Ainsi signé : Par le conseil. A. Rolant. — Visa. Contentor. J. Duban.


1 Dans le « Compte de Jacques Mesnager, conseiller au Parlement de Paris, commis à la recette d’une taxe d’un décime levée en l’évêché de Maillezais pour l’année 1516 » (Arch. nat., J. 1037, n° 8), document qui donne une liste complète des abbayes, prieurés, cures, chapelles, etc. du diocèse, par doyennés, on ne trouve qu’un seul « prieuré du Couldray », sans indication du saint patron, situé dans le doyenné de « Viers » (Vihiers), dont faisaient partie les Echaubrognes ; mais le curé de Brèdes ne figure pas dans ce doyenné.

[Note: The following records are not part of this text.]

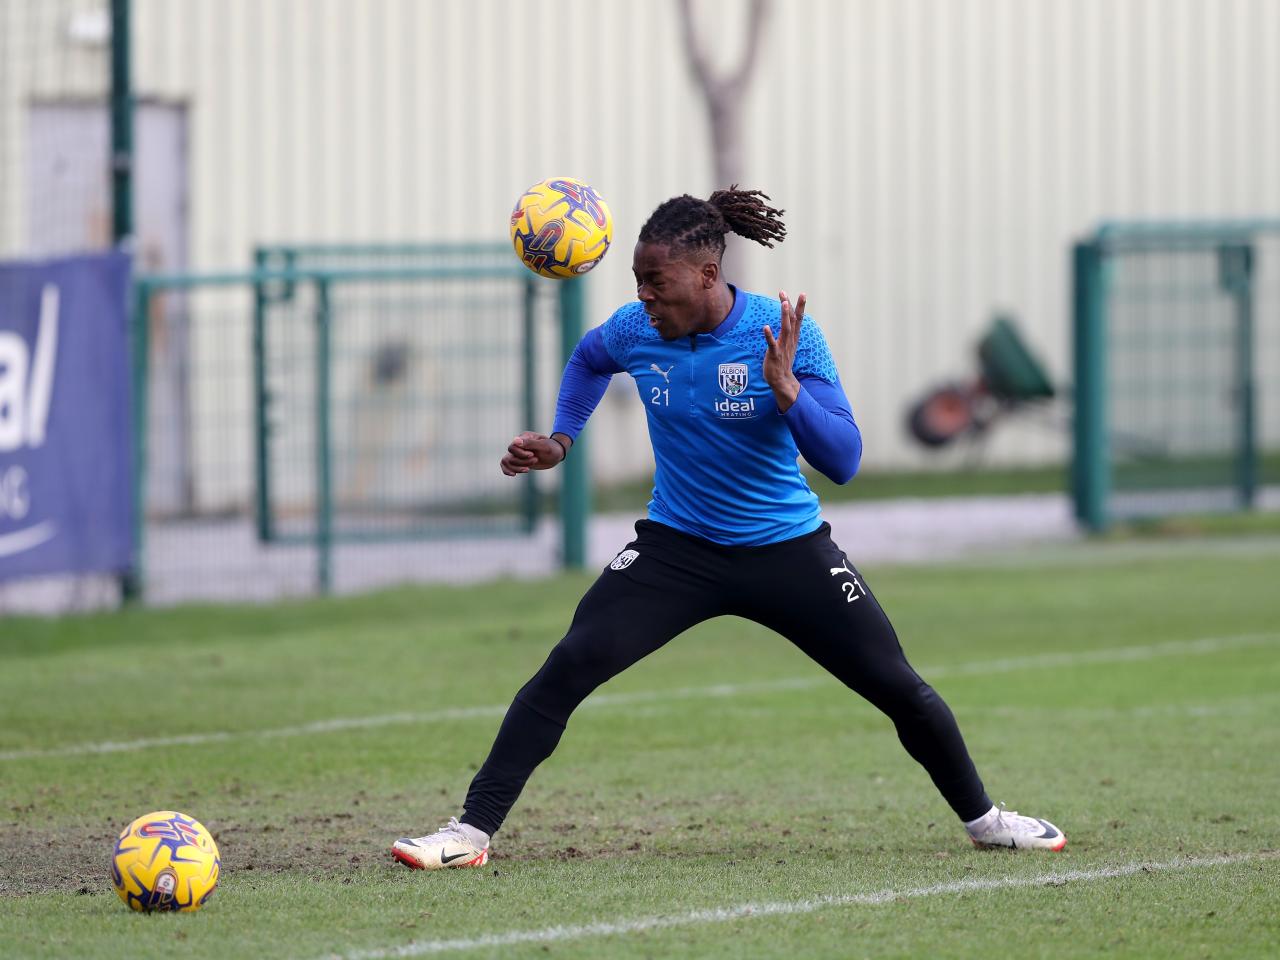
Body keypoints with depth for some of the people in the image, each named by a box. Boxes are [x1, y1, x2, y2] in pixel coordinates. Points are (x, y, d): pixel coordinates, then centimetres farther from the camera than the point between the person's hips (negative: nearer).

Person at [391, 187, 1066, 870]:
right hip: (676, 549, 1)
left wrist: (785, 388, -35)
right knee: (567, 669, -18)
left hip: (788, 550, -1)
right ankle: (472, 831, -15)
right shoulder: (636, 330, -10)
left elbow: (843, 461, -22)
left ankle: (980, 816, 27)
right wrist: (560, 440, 4)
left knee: (898, 687, 2)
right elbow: (589, 360, 17)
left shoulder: (785, 333, -18)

2 Hélie du Boys (de la famille Du Bois de Saint-Mandé), second fils de Paonnet Du Boys, écuyer, seigneur du Port, et de Marguerite de Toutessans, dame des Portes, était chevalier, commandeur de Beauvais, de Baigneux, de Saint-Jean du Port de la Rochelle et de Thévalle, en 1465, dit le Dict. des familles du Poitou, 2e édit., t. I, p. 584. Est-ce le même qui était aussi prieur de Saint-Jacques du Coudray, de l’ordre de Saint-Augustin ?

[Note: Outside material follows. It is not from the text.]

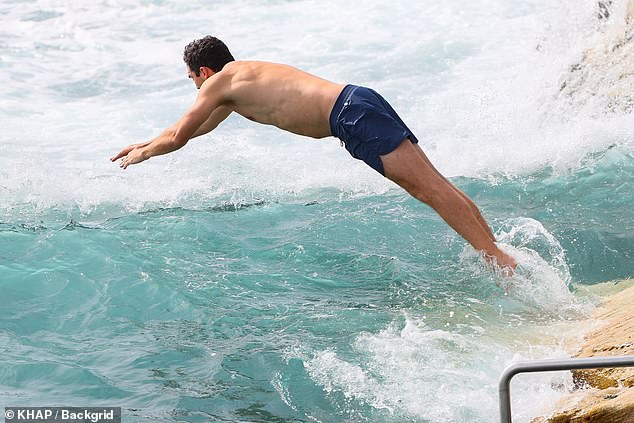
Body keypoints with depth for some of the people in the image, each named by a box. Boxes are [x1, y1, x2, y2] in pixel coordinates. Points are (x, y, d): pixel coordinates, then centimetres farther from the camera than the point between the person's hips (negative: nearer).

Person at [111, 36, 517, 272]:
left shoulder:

3 La seigneurie de Vihiers fut apportée par Marie de Rochefort, fille de Thibault, chevalier, baron de Rochefort et de Vihiers, à Guy V Turpin de Crissé, qu’elle épousa en 1367, et dont la descendance la possédait encore à la fin du xviie siècle. (C. Port, Dict. hist. et géogr. de Maine-et-Loire, t. III, 718.) Jacques Turpin, chevalier, chambellan de Louis XI, était le fils aîné d’Antoine, chambellan des rois Charles VI et Charles VII et de Jeanne de La Grésille. François Ier le créa chevalier de son ordre en 1516. Il épousa Louise de Blanchefort, fille de Jean, chevalier, seigneur de Saint-Janvrin, et d’Andrée de Noroy, dont il eut deux fils et trois filles.